Review Summary: Blending The Beyond-era Cult of Luna and early Fall of Efrafa, enter a post-metal tale of the holy, the occult, blood, and God.
Relative newcomers to the post-metal scene, Seattle-based sextet Bréag Naofa revealed themselves to the world in 2012 with this self-titled first epic revisiting a sound that was perhaps not new, but executed with a prowess few but the greatest have matched. Massive sludge-infused riffs intertwined with aerial melodic passages, complemented by intense growled vocals of the highest quality – the band’s approach never pretended to be groundbreaking, but the result is no less of a hazard to our cervical spines. Had they come out a decade earlier, they may well have entered the post-metal pantheon – or so can one speculate.
Furthering the apparent tradition of a genre where bands name themselves after Egyptian gods, title their tracks Masses, and present themselves as worshippers of celestial bodies, Bréag Naofa employ religious imagery at great length. Their particular take paints a bloodstained tale of religion as a historical epicentre of war, deceit, and madness. From the band’s very name, Old Irish for
“Holy Lie”, to the artwork depicting the cephalophore Saint Denis saving his severed head from the wrath of men, the aesthetic at play here is anything but concealed.
Far from being merely ornamental, these external traits magnify the messages the music conveys in and of itself. While not taking themselves too seriously in their communication with the outside world, Bréag Naofa are a band with something to say: religious powers are poison and the sacred is murderous. Like many before it, the album starts and ends on vocal samples, the first describing a man pleading with his God but abandoned to his mortal fate before the first crushing riff takes the listener by surprise, the other critiquing the Scriptures with an excerpt of J.J. Dyken’s
The Divine Default. Despite being vehement about their inclinations, the band knows to maintain a level of nuance: while most lyrics here touch on themes of obsessive faith, megalomania, and religiously-fuelled ostracization, the album also fittingly describes the story of a man so consumed by disproving the existence of God that it becomes his very own cult, and in another track refers to a solipsist Sith Lord from the expanded Star Wars universe to discuss narcissism and extravagant self-glorification.
The heaviness and intensity of the subject matter is manifested musically as much as it is lyrically, with each track growing darker, mightier and more ominous, displaying an incessantly renewed barrage of pounding post-metal riffs and growled despair. It is not before its second act that the record reveals the full breadth of its sound however, as the band suddenly unleashes faster paced, bone crushing punkish sections reminiscent of
Owsla amidst their classic post-metal sound, to conclude on a fantastic, melodic yet earth-shattering finale. The band’s influences are strong and clear, and if the Black Rabbit of Inlé or the Moon Cult mean anything to you, they should be of the greatest appeal.

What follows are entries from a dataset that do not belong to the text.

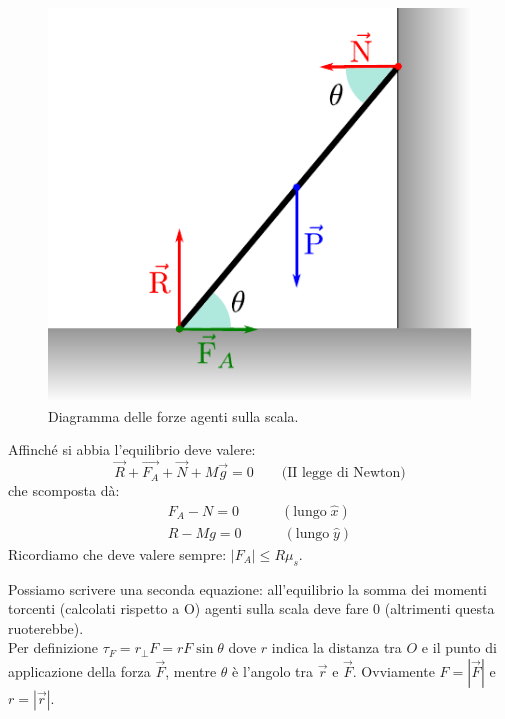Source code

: \documentclass[12pt,a4paper]{book}
\begin{document}
\begin{figure}[!ht]
 \centering
\includegraphics[scale=1]{scala2.pdf}
\caption{Diagramma delle forze agenti sulla scala. \label{fig:scala2} }
\end{figure}


Affinché si abbia l'equilibrio deve valere:
\begin{equation*}
\vec{R} + \vec{F_A} + \vec{N} + M \vec{g}=0 \qquad \text{(II legge di Newton)}
\end{equation*}
che scomposta dà:
\begin{gather*}
F_A - N=0  \qquad \quad (\text{lungo}\;\hat{x}) \\
R - Mg=0  \qquad \quad (\text{lungo}\;\hat{y}) 
\end{gather*}
Ricordiamo che deve valere sempre: $|F_A|\leq R \mu_s$. 

Possiamo scrivere una seconda equazione: all'equilibrio la somma dei momenti torcenti (calcolati rispetto a O) agenti sulla scala deve fare 0 (altrimenti questa ruoterebbe). \\
Per definizione $\tau_F=r_{\perp}F=rF\sin \theta$ dove $r$ indica la distanza tra $O$ e il punto di applicazione della forza $\vec{F}$, mentre $\theta$ è l'angolo tra $\vec{r}$ e $\vec{F}$. Ovviamente $F=|\vec{F}|$ e $r=|\vec{r}|$.
\end{document}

Whilst musical freshness may be prerequisite for historical value, its absence does not preclude enjoyment and quality.
Bréag Naofa feels both familiar and new - an old friend coming back with more songs of a style you already know but enjoy nonetheless. This debut album is a ritual full of colour and dynamics, of accelerations and calm, of melodies that breathe and crushing explosions that suffocate. The line between frantic violence and pounding heaviness is one the band walked more gracefully here than in any of their later records, and this makes the album their magnum opus to date. If you have not heard post-metal classics, you ought to go there first; but if you have and want more, this is the place to be.